Shigella is a Gram-negative bacterial pathogen and causative agent of bacillary dysentery (also called shigellosis). Shigella kills ∼164 thousand people per year and is recognised by the WHO as a priority pathogen due to the emergence of antibiotic resistant strains. In the laboratory, Shigella is an important model organism used to study cellular microbiology and host response to infection.
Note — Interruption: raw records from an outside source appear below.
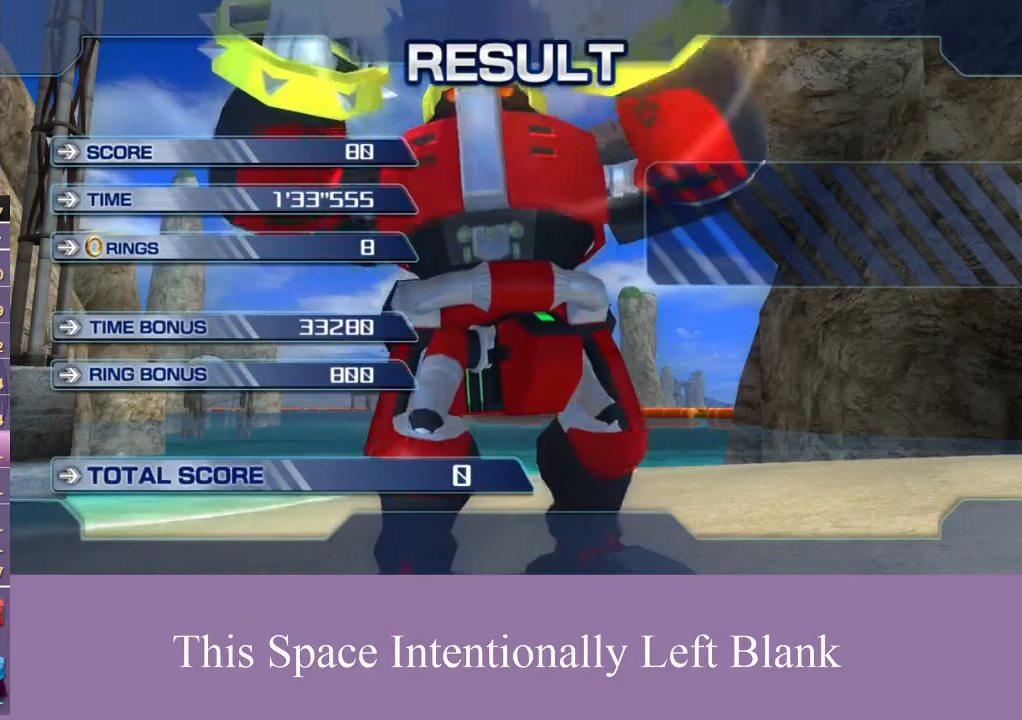
{"buttons": ["X"], "left_stick": "center", "right_stick": "center", "events": [[233, "A", "up"], [367, "X", "down"]]}
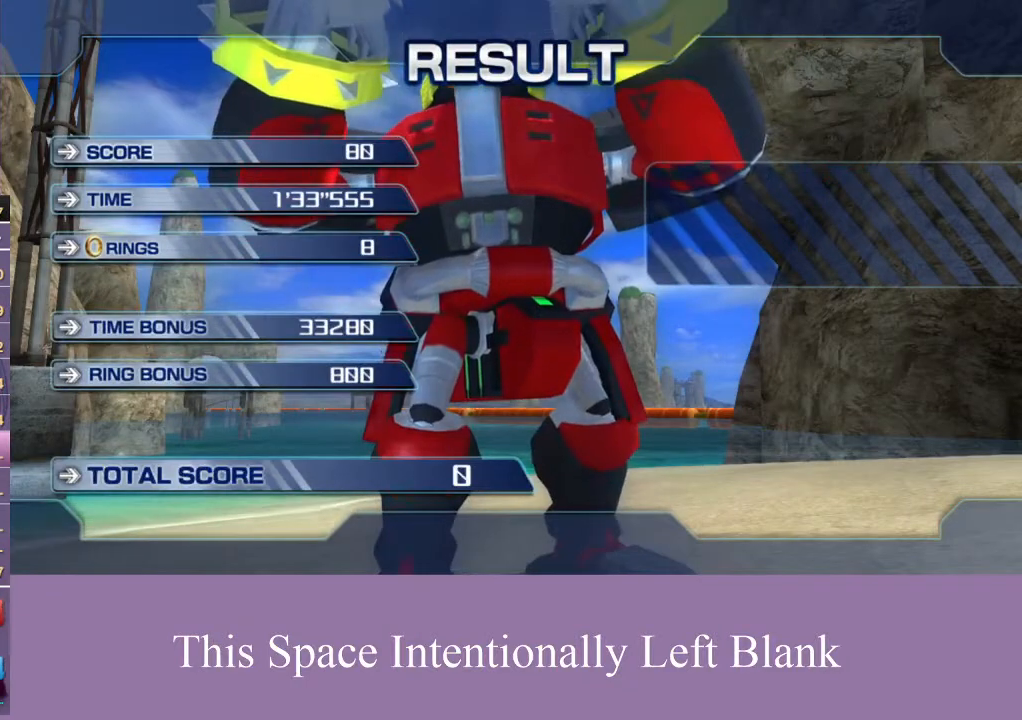
{"buttons": ["X"], "left_stick": "center", "right_stick": "center", "events": [[100, "A", "down"], [300, "A", "up"]]}
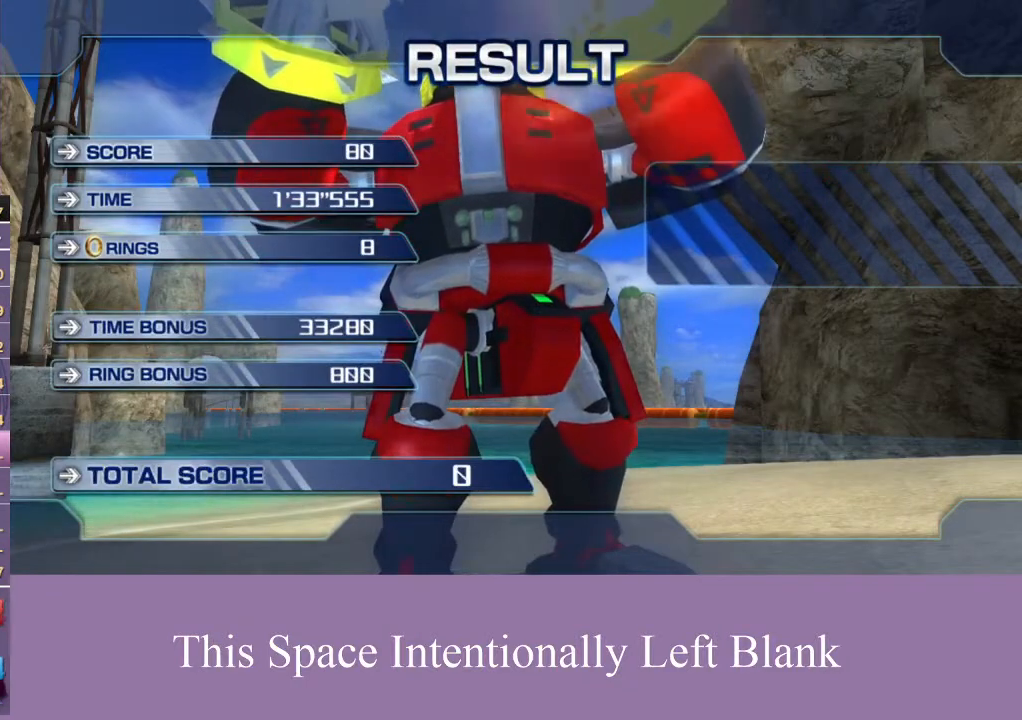
{"buttons": [], "left_stick": "center", "right_stick": "center", "events": [[233, "X", "up"], [267, "A", "down"], [400, "A", "up"]]}
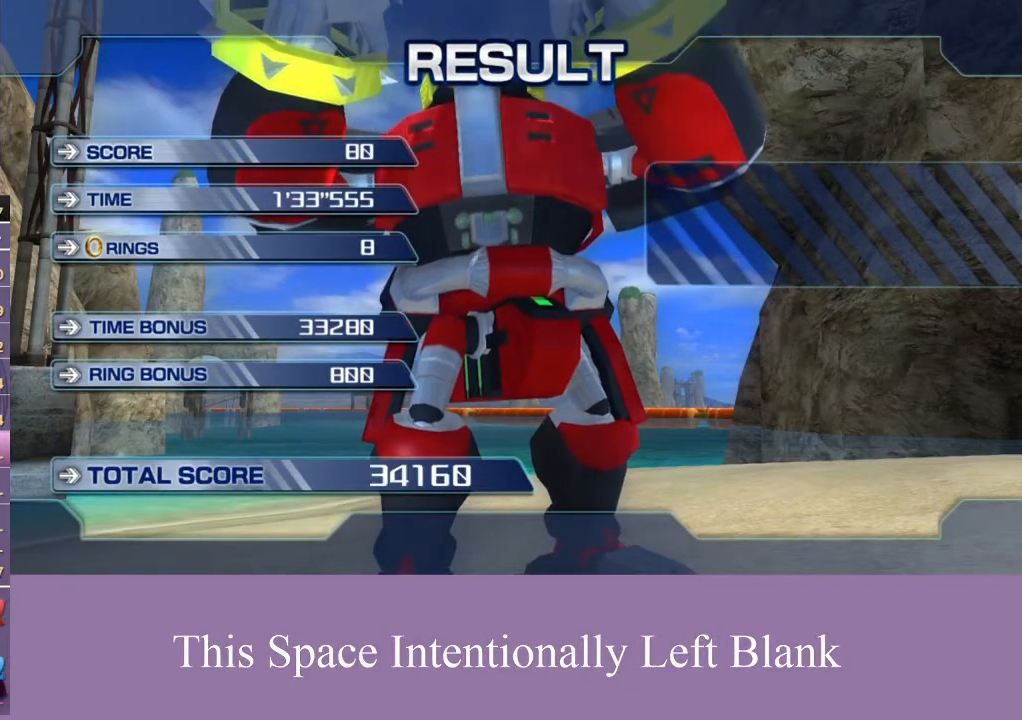
{"buttons": [], "left_stick": "center", "right_stick": "center", "events": [[100, "A", "down"], [200, "A", "up"], [400, "A", "down"], [500, "A", "up"]]}
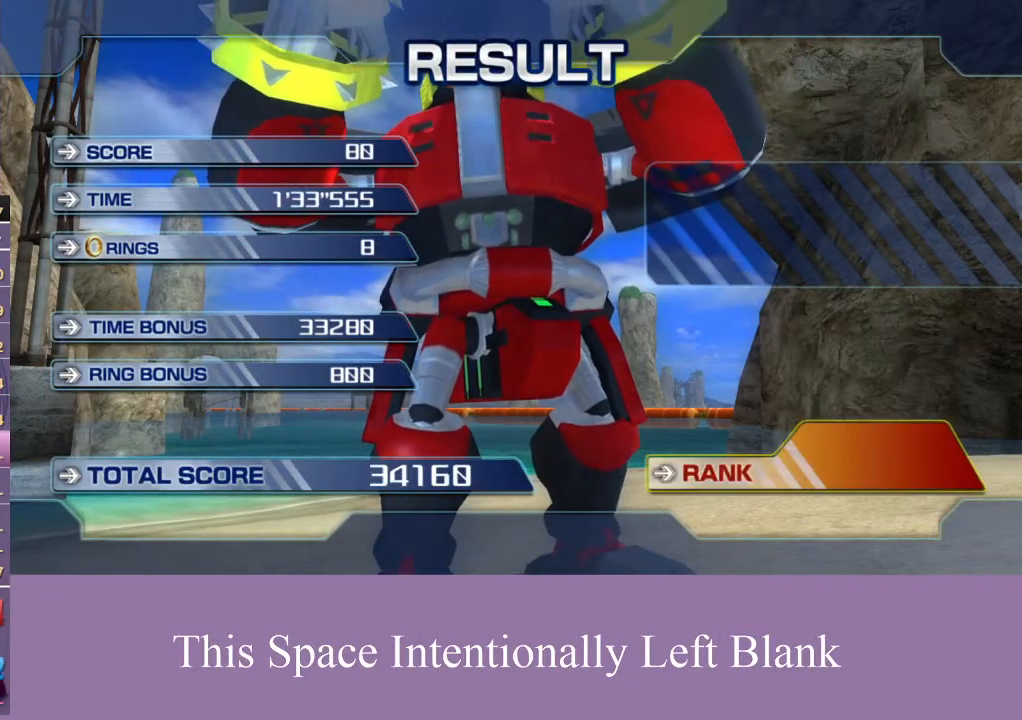
{"buttons": [], "left_stick": "center", "right_stick": "center", "events": [[100, "A", "down"], [167, "A", "up"], [333, "A", "down"], [400, "A", "up"]]}
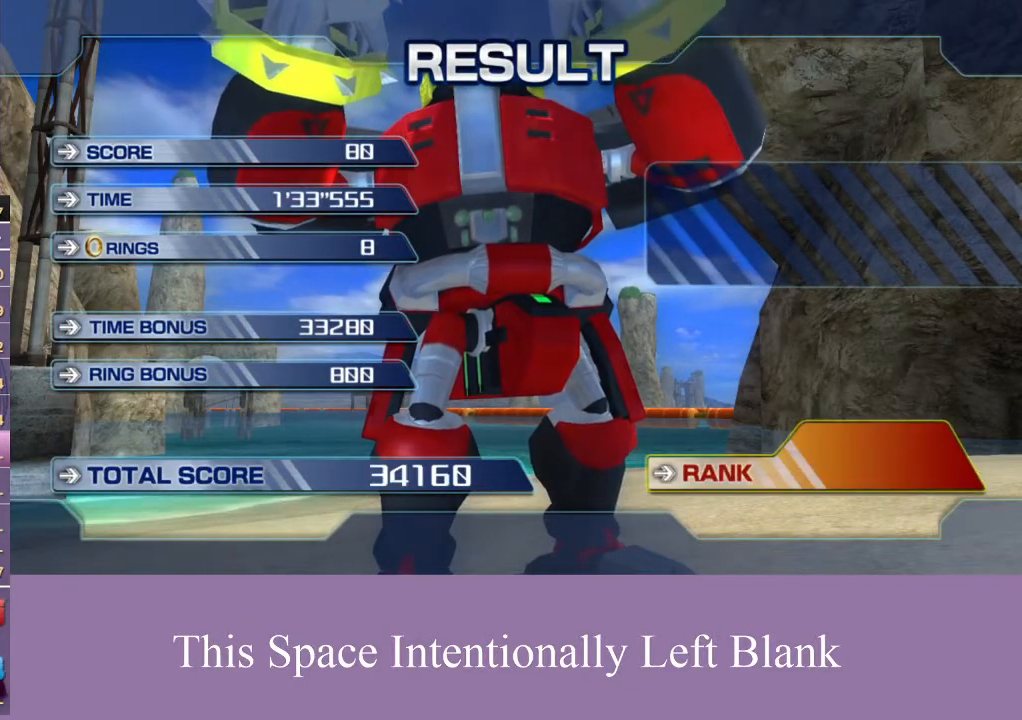
{"buttons": ["A"], "left_stick": "center", "right_stick": "center", "events": [[33, "A", "down"], [100, "A", "up"], [267, "A", "down"], [367, "A", "up"], [467, "A", "down"]]}
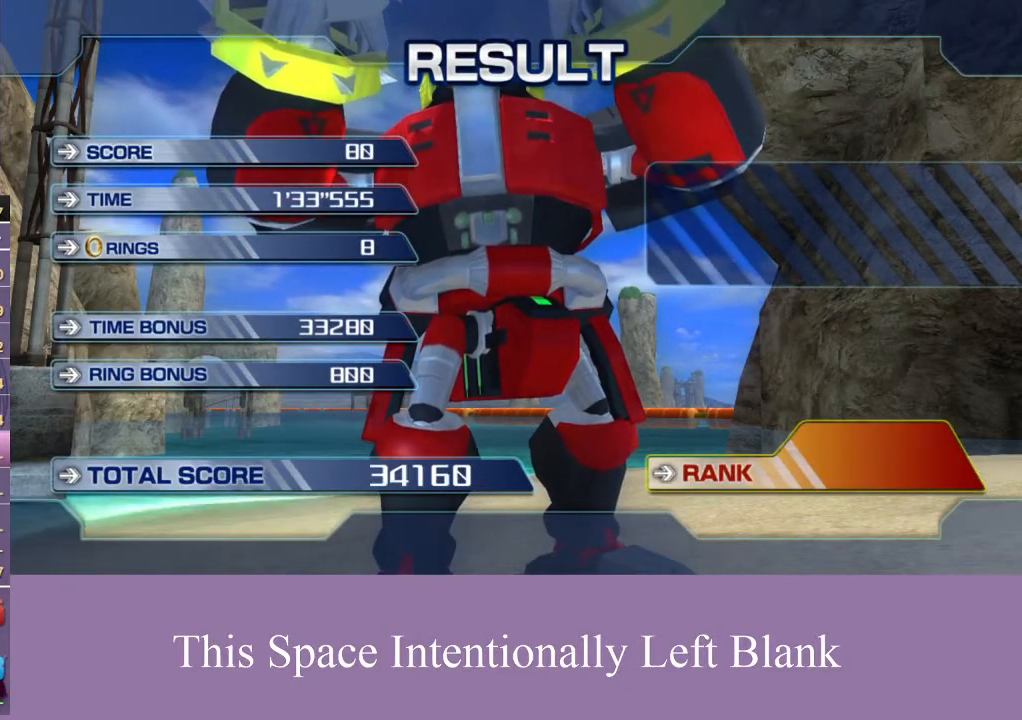
{"buttons": ["A"], "left_stick": "center", "right_stick": "center", "events": [[33, "A", "up"], [300, "A", "down"], [400, "A", "up"], [500, "A", "down"]]}
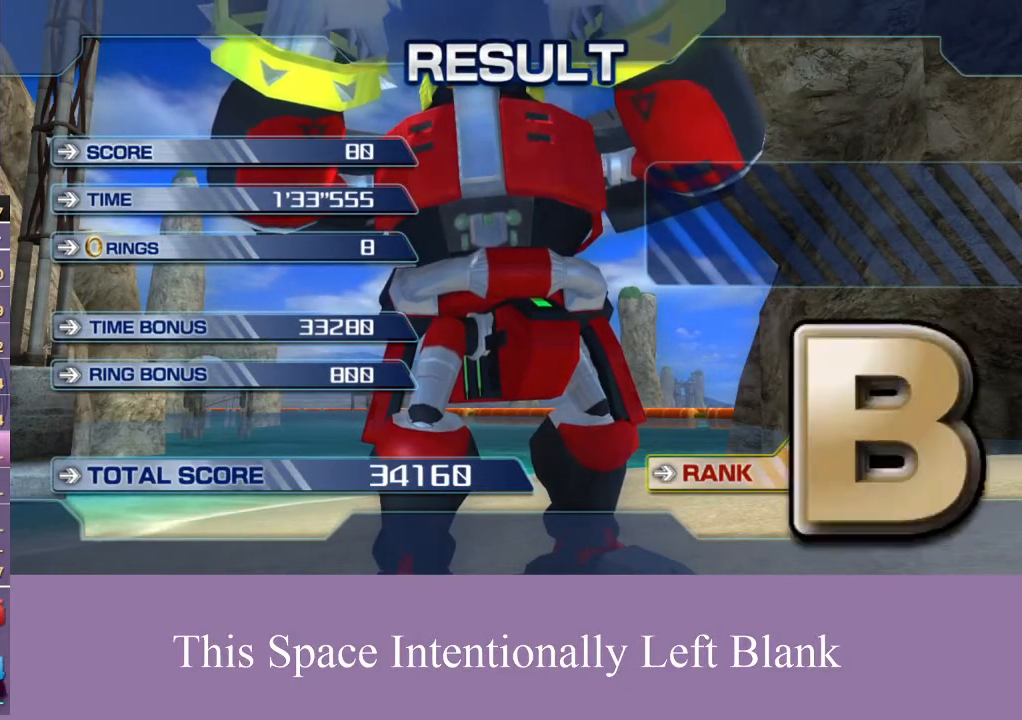
{"buttons": ["A"], "left_stick": "center", "right_stick": "center", "events": [[167, "A", "up"], [467, "A", "down"]]}
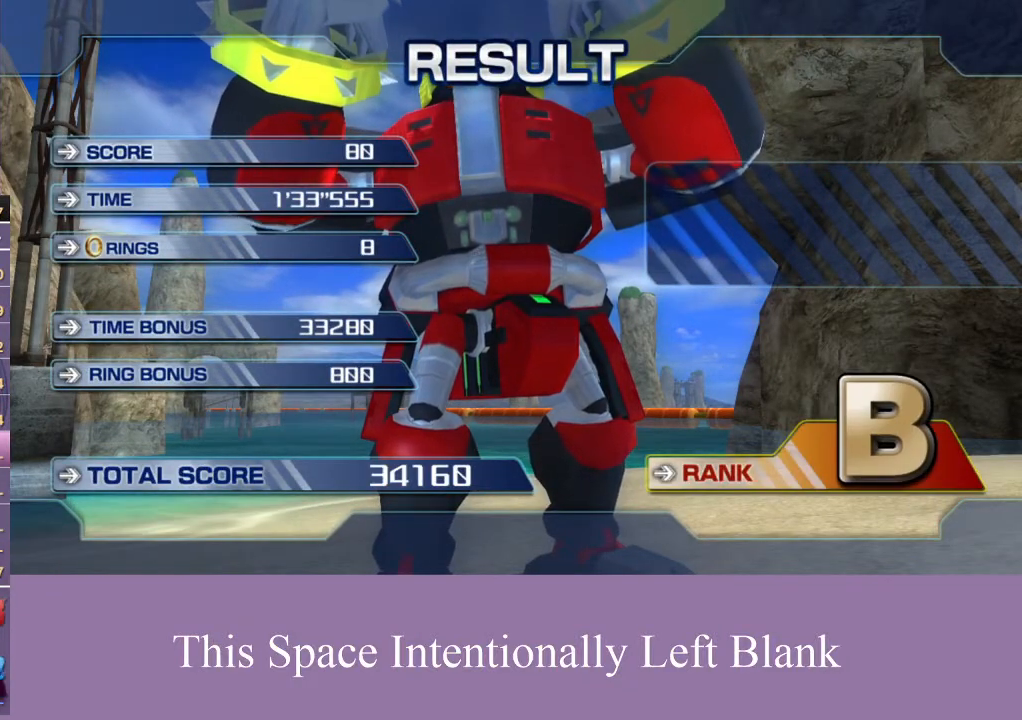
{"buttons": [], "left_stick": "center", "right_stick": "center", "events": [[33, "A", "up"], [133, "A", "down"], [200, "A", "up"], [300, "A", "down"], [400, "A", "up"]]}
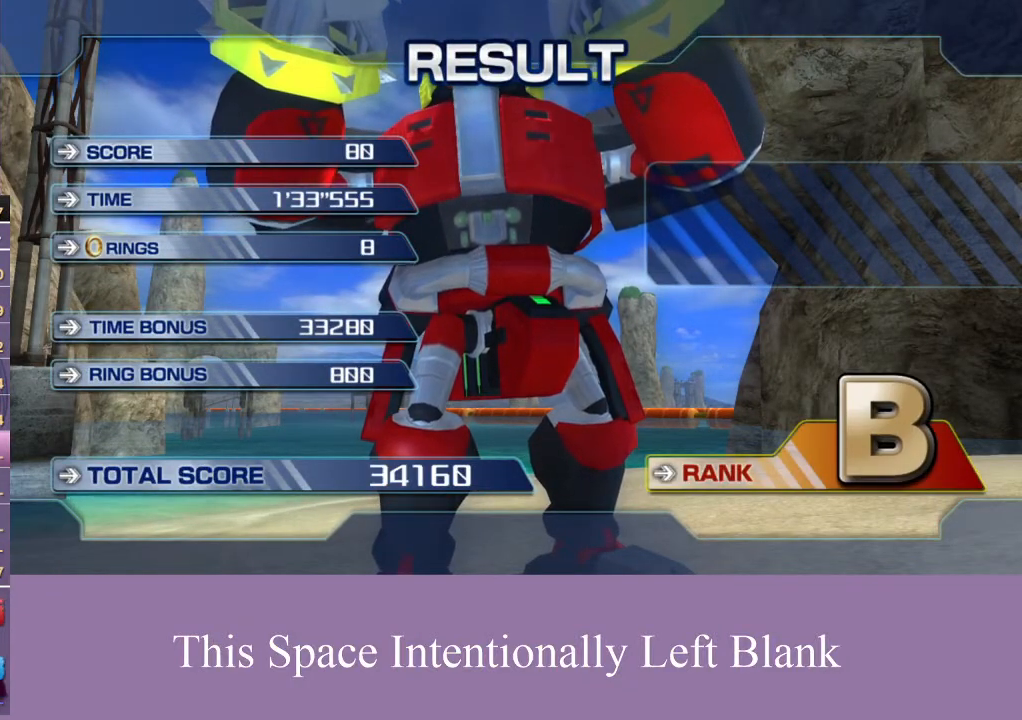
{"buttons": ["X"], "left_stick": "center", "right_stick": "center", "events": [[133, "X", "down"], [333, "X", "up"], [433, "X", "down"]]}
This proposal will innovate approaches to discover factors underlying the entrapment of Shigella in “septin cages”, a host defence mechanism discovered by Prof. Mostowy. Septins are highly conserved GTP-binding proteins that polymerize into cage-like structures to entrap actively dividing intracellular Shigella, preventing their division and actin-based motility. Here, I will identify and study new host and bacterial factors underlying the formation of septin cages in HeLa cells. For this, I will use a proximity biotinylation assay (split APEX2) specifically localized at sites of Shigella-septin association, followed by mass spectrometry. I will then investigate the identified candidates by siRNA and CRISPR/Cas9 depletion in the case of the host, and by homologous recombination in the case of the bacteria, to monitor the number, morphology and dynamics of septin cages using high-content microscopy. In addition, I will do GFP-fusions to analyse the subcellular localisation of the candidates by high-resolution microscopy. Finally, to control the fate of intracellular Shigella, I will manipulate septin cage formation using nanobodies to artificially deliver septins (and other septin caging factors identified by mass spectrometry) to the surface of Shigella during infection.
It is expected that my research will discover fundamental mechanisms underlying the entrapment of Shigella in septin cages, and illuminate issues central to both cell and infection biology. Moreover, my project may translate to human health impact, inspiring new treatments against shigellosis.